I am trying to calculate the surface area of a prolate ellipsoid: $$a^2x^2+a^2y^2+c^2z^2=1 \ \ \ \ \ \ c>a>0$$ My idea was to represent the ellipsoid by a rotating ellipse around the $z$ - axis, so I parametrised it via spherical coordinates and ended up with the representation: $$\phi(z,\theta) = (r(z)\cos\theta,r(z)\sin\theta,z)$$ with $z \in (-\frac1c,\frac1c)$ and with a radius function $r(z) = \frac{\sqrt{1-z^2c^2}}{a}$. So far, everything seems to be correct. However, using the area formula for a surface of revolution I end up with:
$$\frac{2\pi}{a}\int_{-\frac1c}^{\frac1c} \sqrt{1+\frac{z^2c^2(a+c)(a-c)}{a^2}}dz$$ This is where I get stuck. Is there a rather elementary way of solving this integral?
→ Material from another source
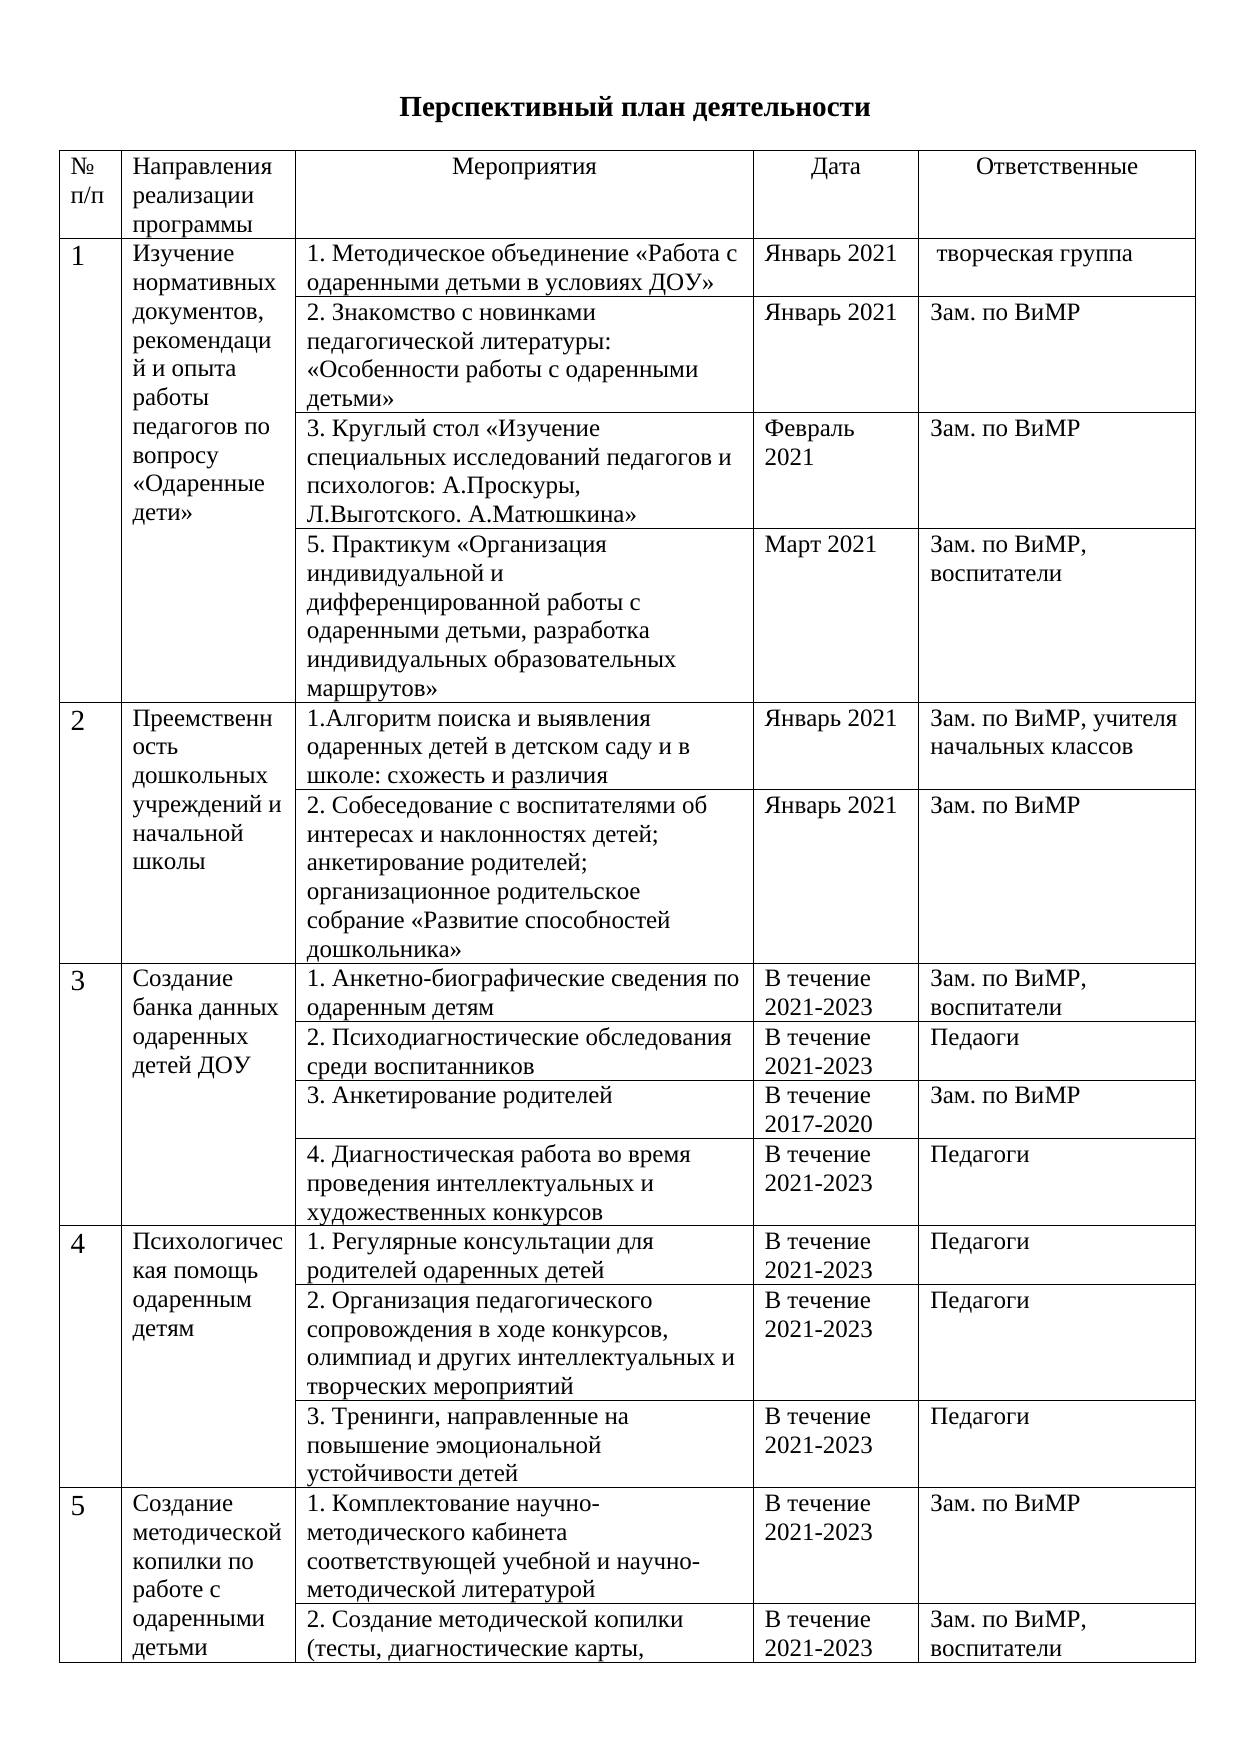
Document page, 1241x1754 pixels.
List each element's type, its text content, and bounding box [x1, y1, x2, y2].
I know what the result should be but I cannot seem to solve this integral correctly. Any help would be appreciated!
Well, we have:
$$\mathscr{I}_{\space\text{n}}\left(\text{m}\right):=\int_{-\text{n}}^\text{n}\sqrt{1+\text{m}\cdot x^2}\space\text{d}x\tag1$$
Substitute $\text{u}:=\arctan\left(x\cdot\sqrt{\text{m}}\right)$:
$$\mathscr{I}_{\space\text{n}}\left(\text{m}\right)=\frac{1}{\sqrt{\text{m}}}\cdot\int_{\arctan\left(-\text{n}\cdot\sqrt{\text{m}}\right)}^{\arctan\left(\text{n}\cdot\sqrt{\text{m}}\right)}\sec^3\left(\text{u}\right)\space\text{d}\text{u}=$$ $$\frac{1}{\sqrt{\text{m}}}\cdot\int_{-\arctan\left(\text{n}\cdot\sqrt{\text{m}}\right)}^{\arctan\left(\text{n}\cdot\sqrt{\text{m}}\right)}\sec^3\left(\text{u}\right)\space\text{d}\text{u}\tag2$$
Using:
$$\int\sec^3\left(\text{u}\right)\space\text{d}\text{u}=\frac{\sec\left(\text{u}\right)\cdot\tan\left(\text{u}\right)+\ln\left|\sec\left(\text{u}\right)+\tan\left(\text{u}\right)\right|}{2}\tag3$$
So, we get:
$$\mathscr{I}_{\space\text{n}}\left(\text{m}\right)=\frac{1}{2\cdot\sqrt{\text{m}}}\cdot\mathcal{Z}\tag4$$
Where:
$$\mathcal{Z}=\left[\sec\left(\text{u}\right)\cdot\tan\left(\text{u}\right)+\ln\left|\sec\left(\text{u}\right)+\tan\left(\text{u}\right)\right|\right]_{-\arctan\left(\text{n}\cdot\sqrt{\text{m}}\right)}^{\arctan\left(\text{n}\cdot\sqrt{\text{m}}\right)}=$$ $$2\cdot\text{n}\cdot\sqrt{\text{m}}\cdot\sqrt{1+\text{n}^2\cdot\text{m}}+\ln\left|\frac{\text{n}\cdot\sqrt{\text{m}}+\sqrt{1+\text{n}^2\cdot\text{m}}}{\text{n}\cdot\sqrt{\text{m}}-\sqrt{1+\text{n}^2\cdot\text{m}}}\right|\tag5$$